Provided text:
I have a few more thoughts about the finale, so I must turn to a familiar vehicle for the extremely minuscule cross-section of my True Detective and The Bear readers: the emoji bullet point.

🐻 Carmy doesn’t call Claire after all. The constant—and I mean constant—nagging of Carmy by just about every character in the show actually did lead me to believe he’d smash that call button. Maybe that’s what our shoulders-relaxed chef would’ve done had he not pulled up the Chicago Tribune review. Really, I’m just bummed that Molly Gordon didn’t get the chance to fully reprise her delightful season 2 turn.

🐻 The Bear was such a flirt this season! While everyone was out and about ’shipping Carmy and Sydney, it feels like we left season 3 with two could-be-somethings: the first being Sydney and Luca. They share a late-party glass of wine and a friendly chat about only-childhood that you could read however you’d like. Richie and Jessica (Sarah Ramos)? Yeah, she’s his date to Tiffany’s (Gillian Jacobs) wedding.

🐻 Who do I have to call to get John Mulaney’s Stevie a bottle episode next season? We can’t relegate this man to Carmy odor-control duties!

🐻 I’m willing to put a Ted Fak–style parlay on at least two of Ever’s former chefs finding work at The Bear.

🐻 The focus of this episode—exorcising demons at Ever’s funeral—means that we don’t get one last check-in with a few of The Bear’s main players. We’ll have to wait until season 4 to see Sugar (Abby Elliot) and Baby Berzatto, Sweeps (Corey Hendrix) continue to level up his sommelier game, Tina’s (Liza Colón-Zayas) next chapter, Marcus’s (Lionel Boyce) masterpiece in the making, and how Ebraheim (Edwin Lee Gibson) is holding up at the sandwich outpost.

🐻 Honestly, it was a delight to see EVERY SECOND COUNTS morph from a hustle mantra to a message of appreciating the people you love.

That’s a wrap on season 3, folks. Thank you, as always, for reading Esquire—and order yourself an Italian beef for lunch today. You deserve it.

Work instructions:
In the finale recap, who goes to Tiffany's wedding as Richie's date?

Dataset extract:
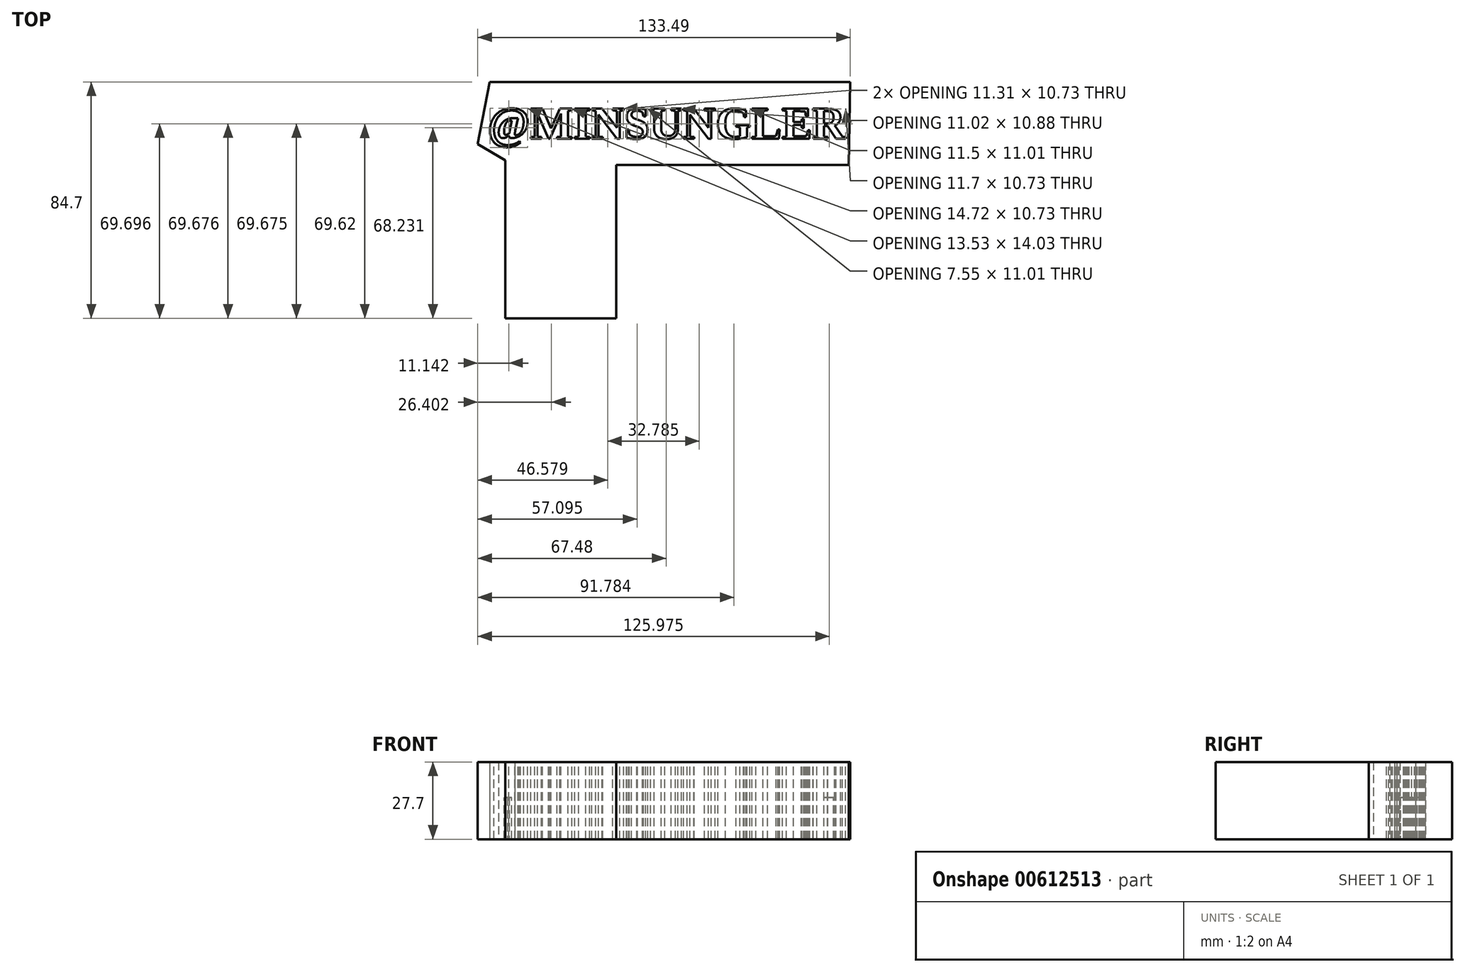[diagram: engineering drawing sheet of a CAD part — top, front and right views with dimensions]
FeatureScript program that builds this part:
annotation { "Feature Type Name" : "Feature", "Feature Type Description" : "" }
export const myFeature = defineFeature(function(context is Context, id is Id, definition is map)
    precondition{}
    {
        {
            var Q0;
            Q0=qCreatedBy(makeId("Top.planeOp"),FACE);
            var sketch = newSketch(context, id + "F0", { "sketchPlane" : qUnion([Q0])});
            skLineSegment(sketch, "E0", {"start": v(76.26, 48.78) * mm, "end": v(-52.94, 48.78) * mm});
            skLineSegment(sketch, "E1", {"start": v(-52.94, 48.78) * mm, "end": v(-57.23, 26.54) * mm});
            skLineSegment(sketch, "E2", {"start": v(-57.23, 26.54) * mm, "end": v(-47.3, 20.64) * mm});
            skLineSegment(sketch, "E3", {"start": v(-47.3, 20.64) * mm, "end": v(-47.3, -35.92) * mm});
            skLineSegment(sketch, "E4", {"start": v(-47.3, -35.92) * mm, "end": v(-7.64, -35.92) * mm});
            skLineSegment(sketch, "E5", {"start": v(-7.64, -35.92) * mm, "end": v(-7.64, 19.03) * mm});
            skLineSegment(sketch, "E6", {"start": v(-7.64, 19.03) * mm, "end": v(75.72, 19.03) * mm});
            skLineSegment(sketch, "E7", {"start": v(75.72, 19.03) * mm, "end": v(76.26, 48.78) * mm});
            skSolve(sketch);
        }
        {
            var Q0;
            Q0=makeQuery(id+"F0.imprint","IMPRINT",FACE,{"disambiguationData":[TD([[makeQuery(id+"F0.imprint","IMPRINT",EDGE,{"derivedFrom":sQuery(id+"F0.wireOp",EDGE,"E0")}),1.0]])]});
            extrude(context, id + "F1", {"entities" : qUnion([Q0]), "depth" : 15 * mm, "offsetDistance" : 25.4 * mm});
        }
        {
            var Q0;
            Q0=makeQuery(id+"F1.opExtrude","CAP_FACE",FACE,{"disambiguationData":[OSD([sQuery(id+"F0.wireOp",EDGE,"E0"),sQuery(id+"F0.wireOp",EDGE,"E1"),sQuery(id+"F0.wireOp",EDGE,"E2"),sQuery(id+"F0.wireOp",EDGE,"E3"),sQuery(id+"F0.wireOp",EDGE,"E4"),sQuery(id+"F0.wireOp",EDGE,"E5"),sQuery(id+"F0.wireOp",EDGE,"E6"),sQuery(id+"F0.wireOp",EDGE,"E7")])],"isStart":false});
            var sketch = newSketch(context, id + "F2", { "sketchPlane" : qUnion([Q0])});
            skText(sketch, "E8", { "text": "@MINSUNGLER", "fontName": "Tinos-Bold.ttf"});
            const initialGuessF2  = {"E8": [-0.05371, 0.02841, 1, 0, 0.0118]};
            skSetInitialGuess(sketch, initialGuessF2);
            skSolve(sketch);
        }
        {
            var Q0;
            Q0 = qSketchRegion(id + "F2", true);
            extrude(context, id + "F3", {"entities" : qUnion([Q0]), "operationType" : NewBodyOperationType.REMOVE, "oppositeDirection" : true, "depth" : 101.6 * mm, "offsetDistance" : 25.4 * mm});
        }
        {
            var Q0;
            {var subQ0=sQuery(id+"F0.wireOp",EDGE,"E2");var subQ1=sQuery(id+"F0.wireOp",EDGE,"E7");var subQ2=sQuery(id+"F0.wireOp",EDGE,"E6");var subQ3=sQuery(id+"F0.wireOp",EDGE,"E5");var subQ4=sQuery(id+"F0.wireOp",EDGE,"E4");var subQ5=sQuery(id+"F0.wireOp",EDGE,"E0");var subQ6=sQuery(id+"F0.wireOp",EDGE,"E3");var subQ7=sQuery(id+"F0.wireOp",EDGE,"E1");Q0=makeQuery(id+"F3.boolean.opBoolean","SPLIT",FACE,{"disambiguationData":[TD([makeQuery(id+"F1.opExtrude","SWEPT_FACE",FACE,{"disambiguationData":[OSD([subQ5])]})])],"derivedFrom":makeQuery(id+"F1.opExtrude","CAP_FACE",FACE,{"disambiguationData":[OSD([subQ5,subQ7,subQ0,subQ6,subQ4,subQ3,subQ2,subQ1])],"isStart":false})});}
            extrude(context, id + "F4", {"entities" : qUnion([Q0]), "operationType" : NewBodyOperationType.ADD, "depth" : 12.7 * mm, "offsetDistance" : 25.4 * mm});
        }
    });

Final answer:
Jessica (Sarah Ramos)